Поезд. Бремя танцора (Константинова) - страница 43

— И-з-ви-не-ни-я?! — разделяя звуки, почти прокричал Саня. — Да Вы… Подонок! Вон из моего дома! Нет, я Вам сначала морду набью, иначе не успокоюсь, — с этими словами он кинулся на Реутова, но тут его удержали крепкие руки двоих сопровождающих.

Саня вырывался, но тщетно. Ненастоящая Аня не произнесла ещё ни слова. Она смотрела на завязавшуюся борьбу, и её зрачки расширялись. Среди всей этой возни громко взвизгнул её срывающийся голос:

— Кто мне объяснит, что такое клон?!!!!!!

— Это человек, полученный из клетки другого человека, — поправляя съехавший галстук, ответил Реутов.

— Но человек?

— Видишь ли, эти вопросы до конца пока не исследованы. Теоретически — да, но практически… Это все находится в глубокой тайне от общественности. Но наш эксперимент доказал, что клоны — существа, способные чувствовать, а это, может, самое главное…

— Существа?!!!! Саша, я СУЩЕСТВО?

— Нет, конечно. Нет.

— Но ведь он мне был как отец. Он ведь со мной много занимался, много рассказывал, я его уважала, а сейчас он говорит, что я существо. Она — человек, а я просто её двойник, у меня нет ничего своего, её волосы, её глаза…

— Мало того, сейчас я могу сказать и об этом. То создание, с которым Вы ехали в поезде, была тоже не Аня. А вот Аннушка, которую вы лицезреете сейчас, она и вовсе третье поколение Вашей реальной Ани.

— Подонок… Ради своих экспериментов ты позволил ей умереть!!! Мерзость какая!

— Пожалуйста, утихомирьтесь, все-таки зрителей не так много, ночь, сами просили, все делать как можно тише.

— Так я уже вторая копия? Поэтому ты так странно на меня смотрел. Саша, я все это слышу в первый раз. Я ничего не знала, поверь! — их глаза встретились.

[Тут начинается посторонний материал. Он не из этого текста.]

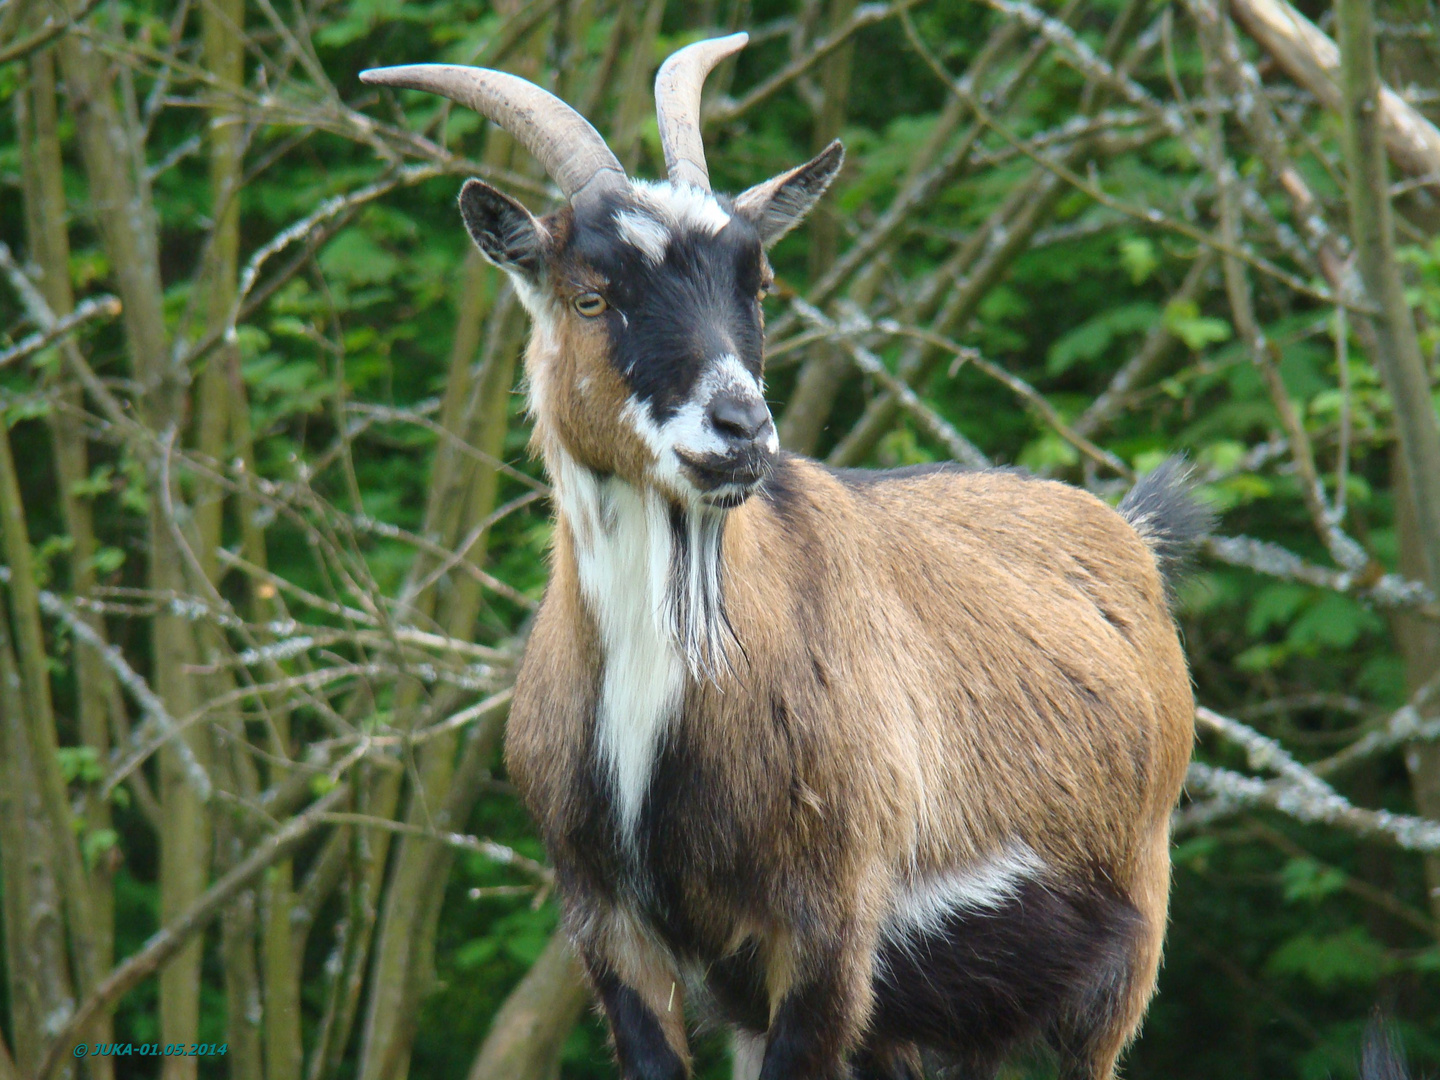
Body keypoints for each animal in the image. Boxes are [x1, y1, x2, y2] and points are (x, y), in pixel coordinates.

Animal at [365, 33, 1209, 1080]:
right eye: (590, 296)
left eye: (755, 284)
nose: (741, 429)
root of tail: (1132, 535)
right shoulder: (613, 928)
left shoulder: (828, 927)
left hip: (1119, 951)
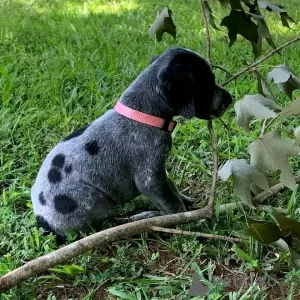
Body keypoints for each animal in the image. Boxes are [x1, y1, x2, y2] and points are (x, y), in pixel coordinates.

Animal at [31, 47, 232, 244]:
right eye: (206, 83)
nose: (229, 99)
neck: (144, 115)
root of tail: (43, 222)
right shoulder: (150, 179)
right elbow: (173, 205)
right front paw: (185, 222)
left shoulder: (159, 172)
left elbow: (173, 188)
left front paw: (188, 203)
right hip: (95, 201)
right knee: (113, 224)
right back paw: (146, 217)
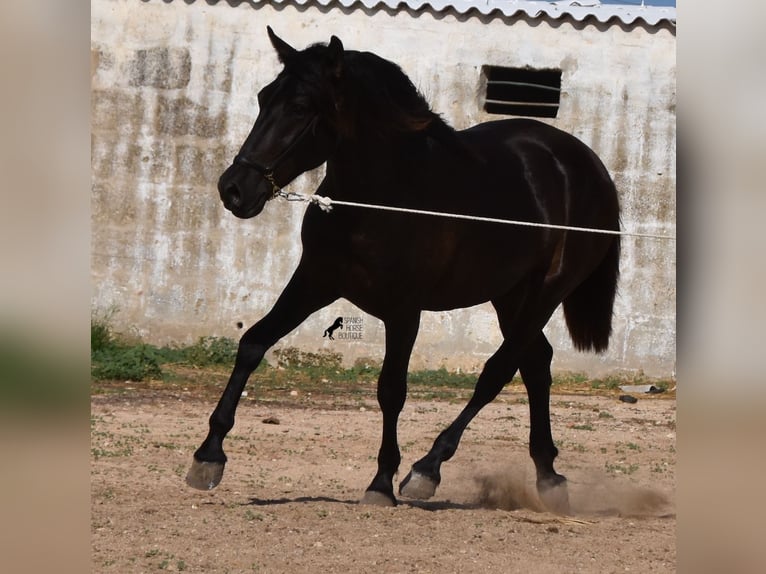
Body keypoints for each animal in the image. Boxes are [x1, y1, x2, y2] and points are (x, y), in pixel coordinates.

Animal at [188, 28, 624, 512]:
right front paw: (208, 456)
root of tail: (590, 167)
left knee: (498, 371)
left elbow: (391, 388)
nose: (233, 189)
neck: (383, 199)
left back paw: (427, 470)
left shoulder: (404, 310)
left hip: (546, 292)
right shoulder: (314, 282)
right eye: (264, 97)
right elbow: (253, 343)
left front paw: (381, 481)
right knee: (535, 364)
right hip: (509, 295)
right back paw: (548, 476)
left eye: (300, 107)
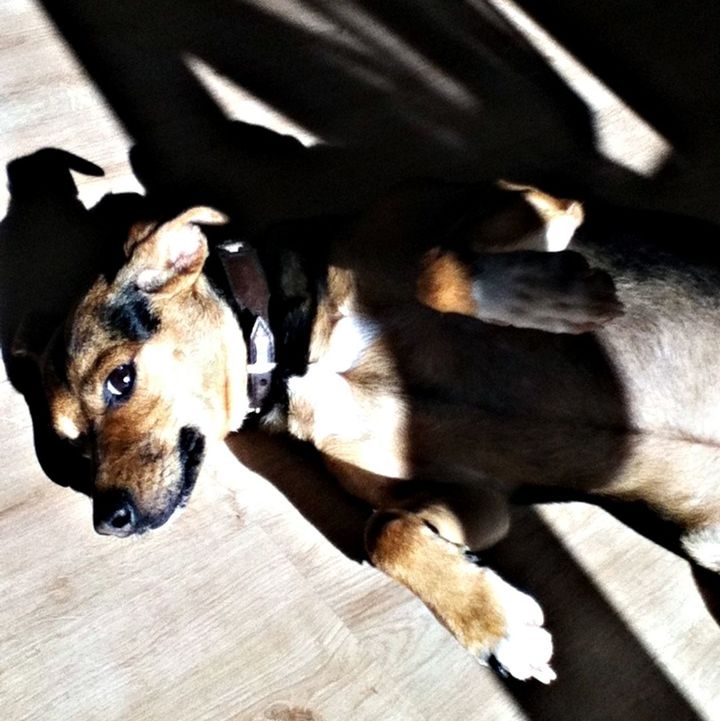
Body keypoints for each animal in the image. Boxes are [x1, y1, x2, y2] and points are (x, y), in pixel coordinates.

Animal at [32, 179, 720, 680]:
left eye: (120, 379)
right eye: (76, 447)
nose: (107, 520)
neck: (291, 348)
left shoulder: (543, 203)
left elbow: (435, 269)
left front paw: (553, 296)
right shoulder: (479, 504)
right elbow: (383, 532)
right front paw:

И тут Саня с удивлением ощутил, как на его щеке образовалась предательская борозда от слезы. О Господи, давайте плакать будем. Навзрыд, чтобы все видели. Вот всё и выяснил, легче стало? Лучше бы этого ничего не было, лучше бы я никогда не садился в этот дурацкий поезд, не встречал Аню-два, Аню-три, сколько у них там ещё было домашних заготовок. Как там, «невозможно импровизировать, ничего сначала не продумав», а тут все просто, без вариантов, подбрасывают куски правды, как шакалу остатки добычи, жуй, не подавись правдой-то. Игрища, игрушки…

Аня-три стояла у балкона, взгляд её блуждал. Первая истерика прошла сама собой. После первых бурных эмоций наступила тишина — минутная, длинная, сопровождаемая только вздохами. И вдруг она вырвалась из оцепенения как разогнувшаяся пружина. Ломая ногти, сорвала она шпингалет и открыла первую балконную дверь.

— Прощайте, я не хочу мешать вам всем жить, людям!